Implementation rules for Article 6

The implementation rules for Article 6 of the Paris Agreement have not yet been decided either. The article allows countries to pursue joint climate protection projects so that both countries (the host country and the financing country) can credit emission reductions achieved to their climate targets – such credits can then also be traded. The questions on implementation are particularly focused on avoiding double counting of achieved emission reductions and other regulations so that Article 6 does not become a large loophole undermining the Paris Agreement.
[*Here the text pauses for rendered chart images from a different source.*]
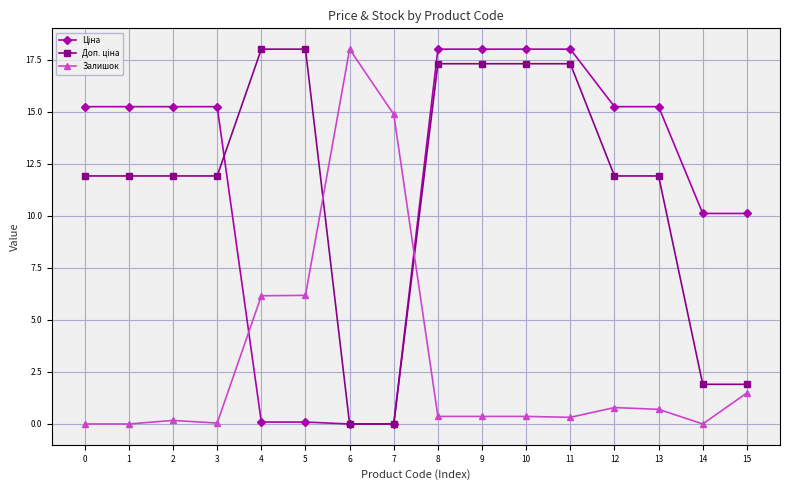

The Залишок series shows 1.5 at 15. True or false?

True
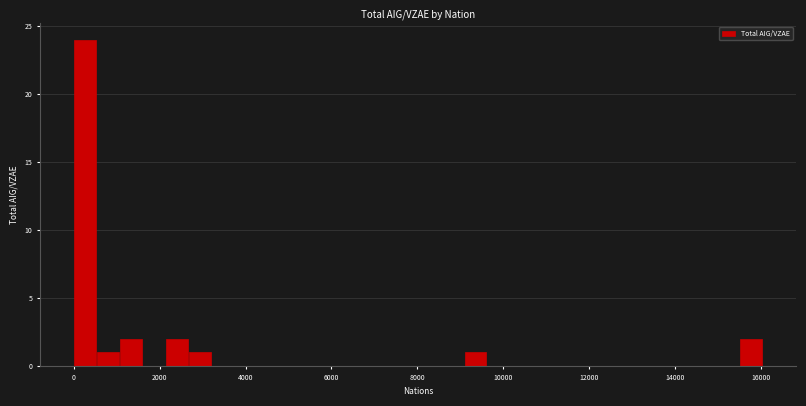

Read against the x-axis, roughly where is the centre of the tallest bar?

200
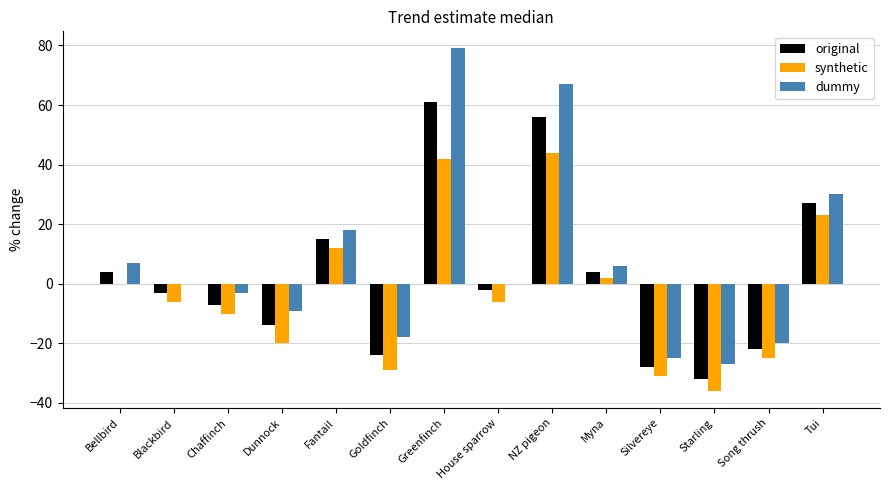

What are all the series names shown in the legend?

original, synthetic, dummy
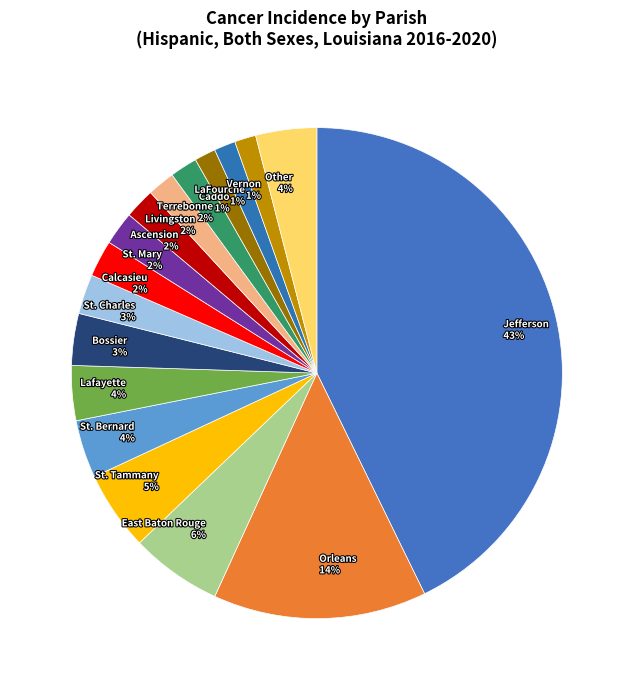

Between Terrebonne and St. Tammany, which is larger?

St. Tammany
The article is interesting for climate finance insofar as at least one of its areas of application provides for a small levy to be paid on the credits obtained, which is to be used to finance international adaptation projects in poorer countries. Exactly how this will be structured and how high the levy should be is also still subject to negotiation. It would be important here to extend the levy to all areas of application of Article 6 in order to provide a new source of adaptation finance.

Other topics?

A COP like this has dozens of items on the agenda, and in the narrower or broader sense, they also relate to climate finance. For example, COP26 will receive and discuss reports from the Green Climate Fund, the Adaptation Fund, the Standing Committee on Finance and the Global Environment Facility – and in many cases then decide on new targets. These negotiations are more like the homework to be done in the background. Governments tend to get hung up here as well – but in the end these issues are always resolved.

Climate finance announcements

One of the most important roles of the annual climate conferences includes providing a stage for announcements outside the actual negotiations, for example on new alliances or initiatives, but also announcements of new financial commitments by donor countries. Germany and the other donor countries regularly pledge new money at climate conferences for multilateral climate funds, such as the Adaptation Fund or the Least Developed Countries Fund.

Often these commitments relate to budgets that have already been planned anyway – but they are no less important in substance. However, pledges are also expected at COP26 that will increase international climate finance overall, at least those that have not yet been included in the ‘Delivery Plan’.